I mean, come on, this is Korean animation. I've been intrigued by the last two Korean animation films I've seen, Yobi the Five-Tailed Fox and The House (The Nut Job is too Hollywood to count), so I knew just what to expect from this. While it's no better than other animated films I've seen at the LFF, there is freedom written all over this movie. The editing is clearly nothing extraordinary, with lots of commercial break fade-outs. Much of the animation looks like it came from last decade, or worse, the 90's. But the whole thing overall is enough fun to overcome these problems. Numerous jokes will also appeal to a mainstream audience, if not the whole premise, and while there is toilet humour (always a call for Merlin), Koreans are obsessed with it more than any English-speaking country so it's nothing to get too angry about.

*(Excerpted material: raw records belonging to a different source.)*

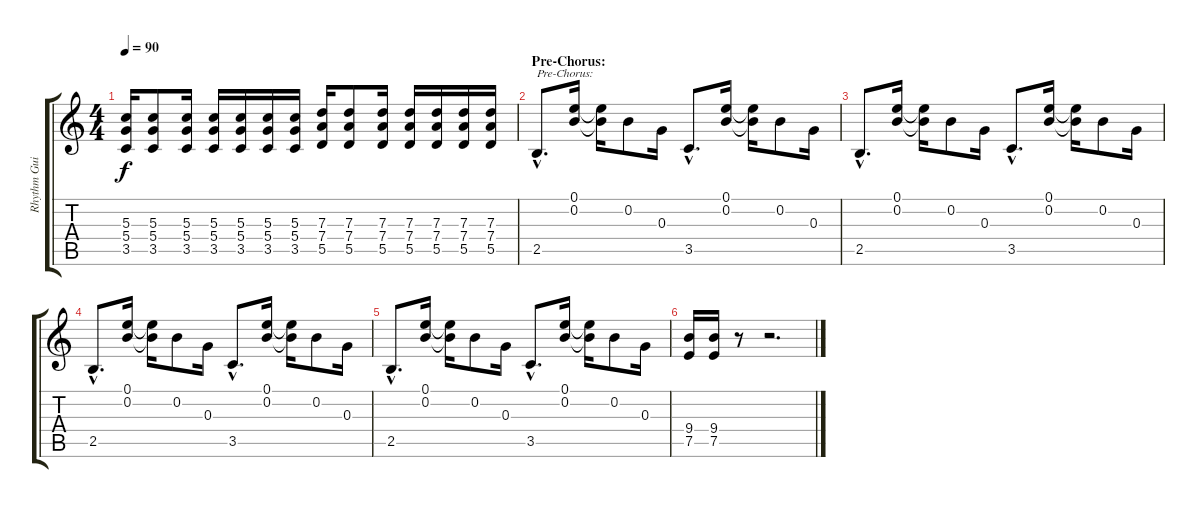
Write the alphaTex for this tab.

\track ("Rhythm Guitar 1" "Rhythm Gui") {instrument distortionguitar}
\staff {score tabs}
\tuning (E4 B3 G3 D3 A2 E2) {hide}
\ts (4 4)
\tempo 90
\clef g2
\ks c
(5.3 5.4 3.5).16{dy f} (5.3 5.4 3.5).8 (5.3 5.4 3.5).16 (5.3 5.4 3.5).16 (5.3 5.4 3.5).16 (5.3 5.4 3.5).16 (5.3 5.4 3.5).16 (7.3 7.4 5.5).16 (7.3 7.4 5.5).8 (7.3 7.4 5.5).16 (7.3 7.4 5.5).16 (7.3 7.4 5.5).16 (7.3 7.4 5.5).16 (7.3 7.4 5.5).16 |
\section ("" "Pre-Chorus:")
2.5{hac}.8{d txt "Pre-Chorus:"} (0.1 0.2).16 (0.1{t} 0.2{t}).16 0.2.8 0.3.16 3.5{hac}.8{d} (0.1 0.2).16 (0.1{t} 0.2{t}).16 0.2.8 0.3.16 |
2.5{hac}.8{d} (0.1 0.2).16 (0.1{t} 0.2{t}).16 0.2.8 0.3.16 3.5{hac}.8{d} (0.1 0.2).16 (0.1{t} 0.2{t}).16 0.2.8 0.3.16 |
2.5{hac}.8{d} (0.1 0.2).16 (0.1{t} 0.2{t}).16 0.2.8 0.3.16 3.5{hac}.8{d} (0.1 0.2).16 (0.1{t} 0.2{t}).16 0.2.8 0.3.16 |
2.5{hac}.8{d} (0.1 0.2).16 (0.1{t} 0.2{t}).16 0.2.8 0.3.16 3.5{hac}.8{d} (0.1 0.2).16 (0.1{t} 0.2{t}).16 0.2.8 0.3.16 |
(9.4 7.5).16 (9.4 7.5).16 r.8 r.2{d}
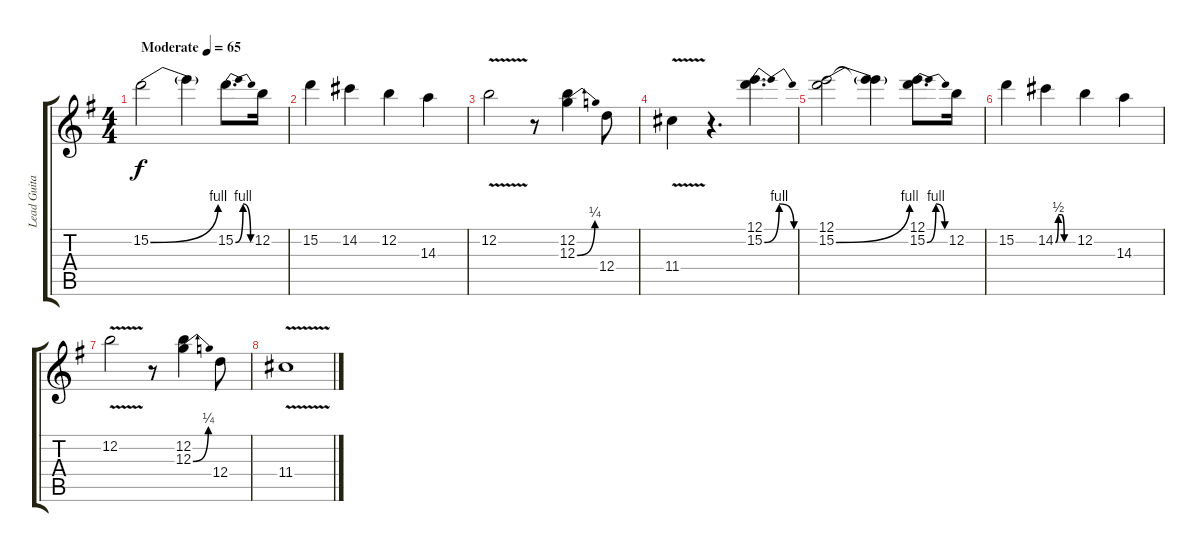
\track ("Lead Guitar" "Lead Guita") {instrument distortionguitar}
\staff {score tabs}
\tuning (E4 B3 G3 D3 A2 E2) {hide}
\ts (4 4)
\tempo (65 "Moderate")
\clef g2
\ks eminor
15.2{be (bend 0 0 60 4)}.2{dy f instrument distortionguitar} 15.2{t}.4{volume 5} 15.2{be (bendrelease 0 0 4 4 45 4 60 0)}.8{d volume 12} 12.2.16 |
15.2.4 14.2.4 12.2.4 14.3.4 |
12.2{v}.2{volume 5} r.8 (12.2 12.3{be (bend 0 0 60 1)}).4{volume 10 instrument distortionguitar} 12.4.8 |
11.4{v}.4 r.4{d} (12.1 15.2{be (bendrelease 0 0 10 4 37 4 60 0)}).4{d} |
(12.1 15.2{be (bend 0 0 60 4)}).2 (12.1{t} 15.2{t}).4{volume 5} (12.1 15.2{be (bendrelease 0 0 4 4 45 4 60 0)}).8{d volume 11} 12.2.16 |
15.2.4 14.2{be (custom 0 0 10 2 20 2 30 0 60 0)}.4 12.2.4 14.3.4 |
12.2{v}.2{volume 5} r.8 (12.2 12.3{be (bend 0 0 60 1)}).4{volume 10} 12.4.8 |
11.4{v}.1{volume 3}
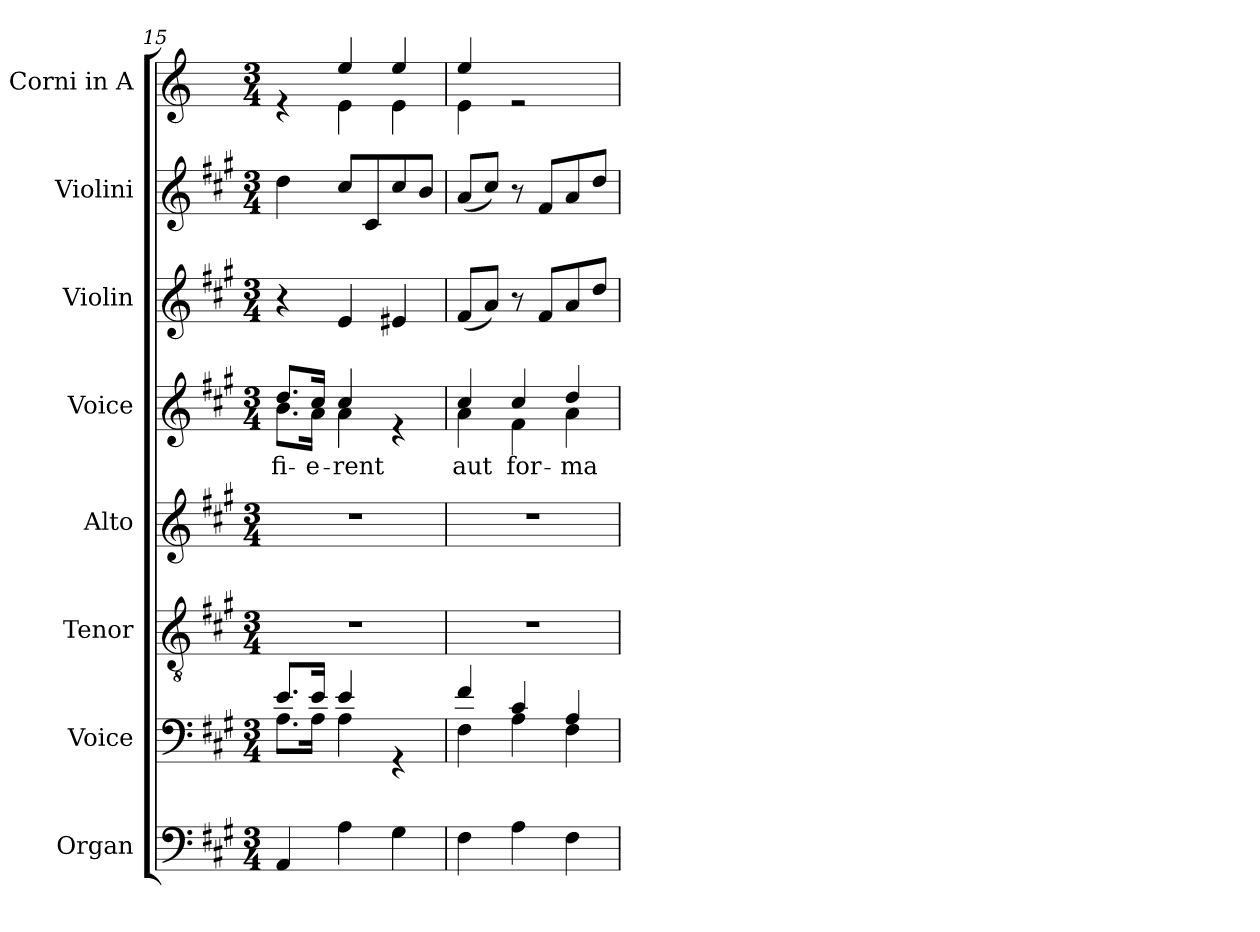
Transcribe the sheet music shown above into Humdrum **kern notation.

**kern	**kern	**kern	**kern	**kern	**text	**kern	**kern	**kern
*part8	*part7	*part6	*part5	*part4	*part4	*part3	*part2	*part1
*staff8	*staff7	*staff6	*staff5	*staff4	*staff4	*staff3	*staff2	*staff1
*I"Organ	*I"Voice	*I"Tenor	*I"Alto	*I"Voice	*	*I"Violin	*I"Violini	*I"Corni in A
*	*	*	*	*	*	*I'Vln	*I'Vln	*
*clefF4	*clefF4	*clefGv2	*clefG2	*clefG2	*	*clefG2	*clefG2	*clefG2
*	*	*	*	*	*	*	*	*ITrd2c3
*k[f#c#g#]	*k[f#c#g#]	*k[f#c#g#]	*k[f#c#g#]	*k[f#c#g#]	*	*k[f#c#g#]	*k[f#c#g#]	*k[f#c#g#]
*M3/4	*M3/4	*M3/4	*M3/4	*M3/4	*	*M3/4	*M3/4	*M3/4
=15	=15	=15	=15	=15	=15	=15	=15	=15
*	*^	*	*	*	*	*	*	*
!	!	!	!	!	!	!LO:LY:b	!	!	!
*	*	*	*	*	*^	*	*	*	*^
4AA/	8.e/L	8.A\L	2.r	2.r	8.dd/L	8.b\L	fi-	4r	4dd\	4re	4ryy
!	!	!	!	!	!	!	!LO:LY:b	!	!	!	!
.	16e/Jk	16A\Jk	.	.	16cc#/Jk	16a\Jk	-e-	.	.	.	.
!	!	!	!	!	!	!	!LO:LY:b	!	!	!	!
4A\	4e/	4A\	.	.	4cc#/	4a\	-rent	4e/	8cc#/L	4cc#/	4c#\
.	.	.	.	.	.	.	.	.	8c#/	.	.
4G#\	4rGG	4ryy	.	.	4re	4ryy	.	4e#X/	8cc#/	4cc#/	4c#\
.	.	.	.	.	.	.	.	.	8b/J	.	.
=16	=16	=16	=16	=16	=16	=16	=16	=16	=16	=16	=16
!	!	!	!	!	!	!	!LO:LY:b	!	!	!	!
4F#\	4f#/	4F#\	2.r	2.r	4cc#/	4a\	aut	(8f#/L	(8a/L	4cc#/	4c#\
.	.	.	.	.	.	.	.	8a/J)	8cc#/J)	.	.
!	!	!	!	!	!	!	!LO:LY:b	!	!	!	!
4A\	4c#/	4A\	.	.	4cc#/	4f#\	for-	8r	8r	2re	2ryy
.	.	.	.	.	.	.	.	8f#/L	8f#/L	.	.
!	!	!	!	!	!	!	!LO:LY:b	!	!	!	!
4F#\	4A/	4F#\	.	.	4dd/	4a\	-ma-	8a/	8a/	.	.
.	.	.	.	.	.	.	.	8dd/J	8dd/J	.	.
*	*v	*v	*	*	*v	*v	*	*	*	*v	*v
=	=	=	=	=	=	=	=	=
*-	*-	*-	*-	*-	*-	*-	*-	*-
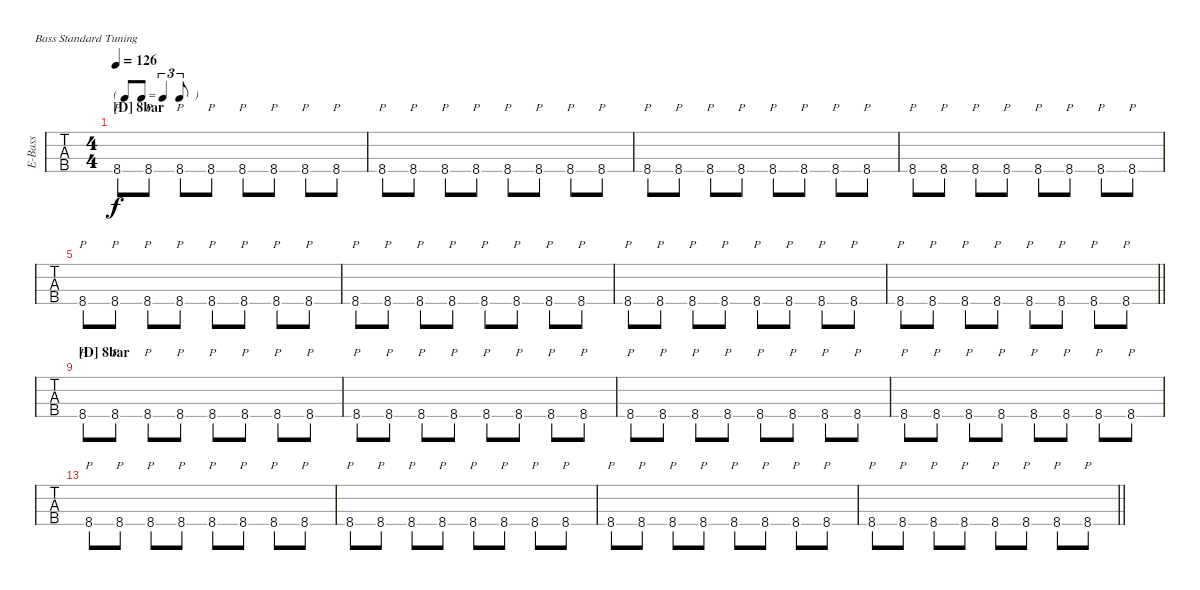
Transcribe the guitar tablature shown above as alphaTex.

\bracketExtendMode nobrackets
\otherSystemsTrackNameOrientation horizontal
\defaultBarNumberDisplay FirstOfSystem
\track ("Bass 1" "E-Bass") {instrument electricbasspick}
\staff {tabs}
\tuning (G2 D2 A1 E1)
\ts (4 4)
\tf triplet8th
\section ("D" "8bar")
\tempo 126
\clef f4
\ks cminor
8.4{hac}.8{p dy f} 8.4{hac}.8{p} 8.4{hac}.8{p} 8.4{hac}.8{p} 8.4{hac}.8{p} 8.4{hac}.8{p} 8.4{hac}.8{p} 8.4{hac}.8{p} |
8.4{hac}.8{p} 8.4{hac}.8{p} 8.4{hac}.8{p} 8.4{hac}.8{p} 8.4{hac}.8{p} 8.4{hac}.8{p} 8.4{hac}.8{p} 8.4{hac}.8{p} |
8.4{hac}.8{p} 8.4{hac}.8{p} 8.4{hac}.8{p} 8.4{hac}.8{p} 8.4{hac}.8{p} 8.4{hac}.8{p} 8.4{hac}.8{p} 8.4{hac}.8{p} |
8.4{hac}.8{p} 8.4{hac}.8{p} 8.4{hac}.8{p} 8.4{hac}.8{p} 8.4{hac}.8{p} 8.4{hac}.8{p} 8.4{hac}.8{p} 8.4{hac}.8{p} |
8.4{hac}.8{p} 8.4{hac}.8{p} 8.4{hac}.8{p} 8.4{hac}.8{p} 8.4{hac}.8{p} 8.4{hac}.8{p} 8.4{hac}.8{p} 8.4{hac}.8{p} |
8.4{hac}.8{p} 8.4{hac}.8{p} 8.4{hac}.8{p} 8.4{hac}.8{p} 8.4{hac}.8{p} 8.4{hac}.8{p} 8.4{hac}.8{p} 8.4{hac}.8{p} |
8.4{hac}.8{p} 8.4{hac}.8{p} 8.4{hac}.8{p} 8.4{hac}.8{p} 8.4{hac}.8{p} 8.4{hac}.8{p} 8.4{hac}.8{p} 8.4{hac}.8{p} |
\barLineRight lightlight
8.4{hac}.8{p} 8.4{hac}.8{p} 8.4{hac}.8{p} 8.4{hac}.8{p} 8.4{hac}.8{p} 8.4{hac}.8{p} 8.4{hac}.8{p} 8.4{hac}.8{p} |
\section ("D" "8bar")
8.4{hac}.8{p} 8.4{hac}.8{p} 8.4{hac}.8{p} 8.4{hac}.8{p} 8.4{hac}.8{p} 8.4{hac}.8{p} 8.4{hac}.8{p} 8.4{hac}.8{p} |
8.4{hac}.8{p} 8.4{hac}.8{p} 8.4{hac}.8{p} 8.4{hac}.8{p} 8.4{hac}.8{p} 8.4{hac}.8{p} 8.4{hac}.8{p} 8.4{hac}.8{p} |
8.4{hac}.8{p} 8.4{hac}.8{p} 8.4{hac}.8{p} 8.4{hac}.8{p} 8.4{hac}.8{p} 8.4{hac}.8{p} 8.4{hac}.8{p} 8.4{hac}.8{p} |
8.4{hac}.8{p} 8.4{hac}.8{p} 8.4{hac}.8{p} 8.4{hac}.8{p} 8.4{hac}.8{p} 8.4{hac}.8{p} 8.4{hac}.8{p} 8.4{hac}.8{p} |
8.4{hac}.8{p} 8.4{hac}.8{p} 8.4{hac}.8{p} 8.4{hac}.8{p} 8.4{hac}.8{p} 8.4{hac}.8{p} 8.4{hac}.8{p} 8.4{hac}.8{p} |
8.4{hac}.8{p} 8.4{hac}.8{p} 8.4{hac}.8{p} 8.4{hac}.8{p} 8.4{hac}.8{p} 8.4{hac}.8{p} 8.4{hac}.8{p} 8.4{hac}.8{p} |
8.4{hac}.8{p} 8.4{hac}.8{p} 8.4{hac}.8{p} 8.4{hac}.8{p} 8.4{hac}.8{p} 8.4{hac}.8{p} 8.4{hac}.8{p} 8.4{hac}.8{p} |
\barLineRight lightlight
8.4{hac}.8{p} 8.4{hac}.8{p} 8.4{hac}.8{p} 8.4{hac}.8{p} 8.4{hac}.8{p} 8.4{hac}.8{p} 8.4{hac}.8{p} 8.4{hac}.8{p}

This and Monsters 2 are my guilty pleasures of the LFF. Perhaps this whole experience of going to the London Film Festival is making me like everything, but take it from me, it's a better experience than giving Michael Bay more money. This movie has explosions and stupidity and doesn't care what you think, but it's cute and doesn't care about money either. It's just a love story in which its two title characters are having difficulty in telling if they are made for each other for not, but the point is that their lives have both been changed by strange, identical dilemmas, so they bond together and embrace their weirdness, which is exactly what Korea is doing here. Go right ahead.